In description and claims, terms “coupled” and “connected,” along with their derivatives, may be used. It should be understood that these terms may be not intended as synonyms for each other. Rather, in particular examples, “connected” or “coupled” may be used to indicate that two or more elements are in direct or indirect physical or electrical contact with each other. “Coupled” may also mean that two or more elements are not in direct contact with each other, but yet still co-operate or interact with each other.

Unless specifically stated otherwise, it may be appreciated that throughout specification terms such as “processing,” “computing,” “calculating,” “determining,” or like, refer to action and/or processes of a computer or computing system, or similar electronic computing device, that manipulate and/or transform data represented as physical, such as electronic, quantities within computing system's registers and/or memories into other data similarly represented as physical quantities within computing system's memories, registers or other such information storage, transmission or display devices.

In a similar manner, term “processor” may refer to any device or portion of a device that processes electronic data from registers and/or memory and transform that electronic data into other electronic data that may be stored in registers and/or memory. As non-limiting examples, “processor” may be a CPU or a GPU. A “computing platform” may comprise one or more processors. As used herein, “software” processes may include, for example, software and/or hardware entities that perform work over time, such as tasks, threads, and intelligent agents. Also, each process may refer to multiple processes, for carrying out instructions in sequence or in parallel, continuously or intermittently. In at least one embodiment, terms “system” and “method” are used herein interchangeably insofar as system may embody one or more methods and methods may be considered a system.

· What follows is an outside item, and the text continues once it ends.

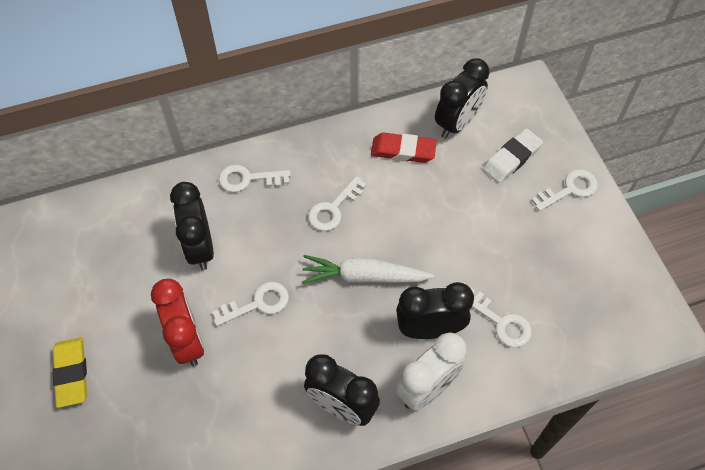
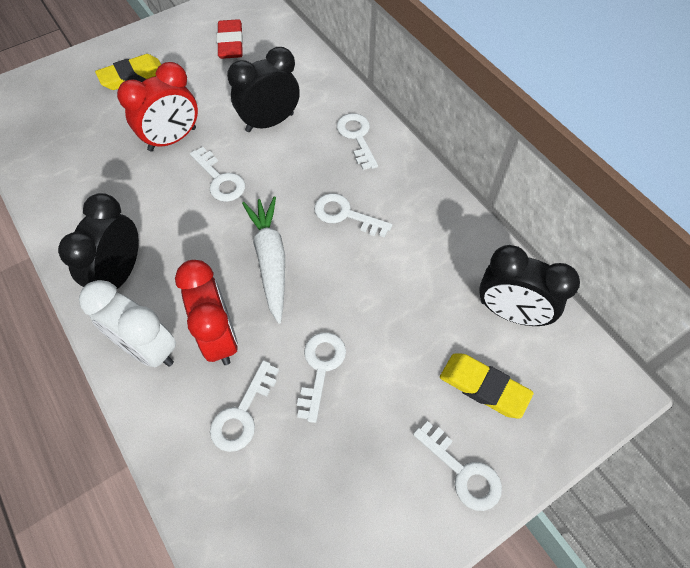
camera: 75 degrees right, 0 degrees up
red eraser [371,133,437,163] -> red eraser moved to [217,19,243,59]
black clock [396,282,474,339] -> red clock [175,260,238,365]
white eraser [483,128,543,183] -> yellow eraser [440,354,533,419]
none -> white key [297,332,346,423]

In present document, references may be made to obtaining, acquiring, receiving, or inputting analog or digital data into a subsystem, computer system, or computer-implemented machine. In at least one embodiment, process of obtaining, acquiring, receiving, or inputting analog and digital data can be accomplished in a variety of ways such as by receiving data as a parameter of a function call or a call to an application programming interface. In at least one embodiment, processes of obtaining, acquiring, receiving, or inputting analog or digital data can be accomplished by transferring data via a serial or parallel interface. In at least one embodiment, processes of obtaining, acquiring, receiving, or inputting analog or digital data can be accomplished by transferring data via a computer network from providing entity to acquiring entity. In at least one embodiment, references may also be made to providing, outputting, transmitting, sending, or presenting analog or digital data. In various examples, processes of providing, outputting, transmitting, sending, or presenting analog or digital data can be accomplished by transferring data as an input or output parameter of a function call, a parameter of an application programming interface or interprocess communication mechanism.

Although descriptions herein set forth example implementations of described techniques, other architectures may be used to implement described functionality, and are intended to be within scope of this disclosure. Furthermore, although specific distributions of responsibilities may be defined above for purposes of description, various functions and responsibilities might be distributed and divided in different ways, depending on circumstances.

Furthermore, although subject matter has been described in language specific to structural features and/or methodological acts, it is to be understood that subject matter claimed in appended claims is not necessarily limited to specific features or acts described. Rather, specific features and acts are disclosed as exemplary forms of implementing the claims.